# Weather Icon's



## salida (Mar 2, 2004)

I am doing a Weather Forecasting Project and I was wondering if anyone had any good weather icons, or knew where I could find some satisfactory weather icons.

Thanks

Porter


----------



## Greg (Mar 3, 2004)

What exactly do you mean by "icons"?


----------



## salida (Mar 3, 2004)

An Icon that could be used in a 5 day forecast, or something like that.  I am not sure if I am legally allowed to take one from weather.com or something like that.  Thanks.

porter


----------



## teachski (Mar 3, 2004)

http://www.jdawiseman.com/papers/trivia/weather-icons.html
http://www.entity.cc/ICONS/weather-icons.php
http://www.worldweather.org/wx_icon.htm
http://www.classroomclipart.com/cgi-bin/kids/imageFolio.cgi?direct=Clipart/Weather
http://www.entity.cc/archives12.php

Here are just a few of the sites I found with weather icons.  All I did was a search.  Good luck on your project.  Try dogpile for a search...I would do it for you but I have to leave now for a concert...my niece has a solo on trumpet.


----------



## salida (Mar 3, 2004)

Thanks for the help, 

It?s actually a semester long project where I am forecasting a five day forecast for my school, both posted and on the TV.  Should be fun an interesting.

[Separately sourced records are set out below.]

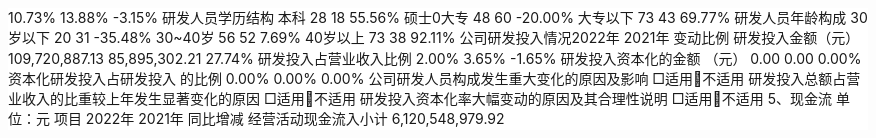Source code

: 10.73%
13.88%
-3.15%
研发人员学历结构
本科
28
18
55.56%
硕士0大专
48
60
-20.00%
大专以下
73
43
69.77%
研发人员年龄构成
30岁以下
20
31
-35.48%
30~40岁
56
52
7.69%
40岁以上
73
38
92.11%
公司研发投入情况2022年
2021年
变动比例
研发投入金额（元）
109,720,887.13
85,895,302.21
27.74%
研发投入占营业收入比例
2.00%
3.65%
-1.65%
研发投入资本化的金额
（元）
0.00
0.00
0.00%
资本化研发投入占研发投入
的比例
0.00%
0.00%
0.00%
公司研发人员构成发生重大变化的原因及影响
□适用不适用
研发投入总额占营业收入的比重较上年发生显著变化的原因
□适用不适用
研发投入资本化率大幅变动的原因及其合理性说明
□适用不适用
5、现金流
单位：元
项目
2022年
2021年
同比增减
经营活动现金流入小计
6,120,548,979.92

However, I do need one more favor, Are there any meteorologists out there who would be wiling to do a job shadow.  More specifically a forecaster who specializes in pinpoint forecasts.  The job shadow would not need to be done in the traditional format, and could even be solely and interview.  It could even be done while skiing.  If anyone wants to volunteer I would be obliged.

Porter

salida@comcast.net


----------



## Greg (Mar 3, 2004)

weatherskicat runs http://www.bestskiweather.com/

Also, I know Joshua (not Joshua B) has a few years of meteorology schooling behind him. Maybe PM one or both of them?


----------



## salida (Mar 3, 2004)

Thanks for your help!!!


----------



## teachski (Mar 4, 2004)

You could also try Jeremy D. from NELSAP.  He is a meteorologist out in New York State.  If he has the time he more than likely would help you.  I'd send him an email though, I would not rely on him seeing your post there.


----------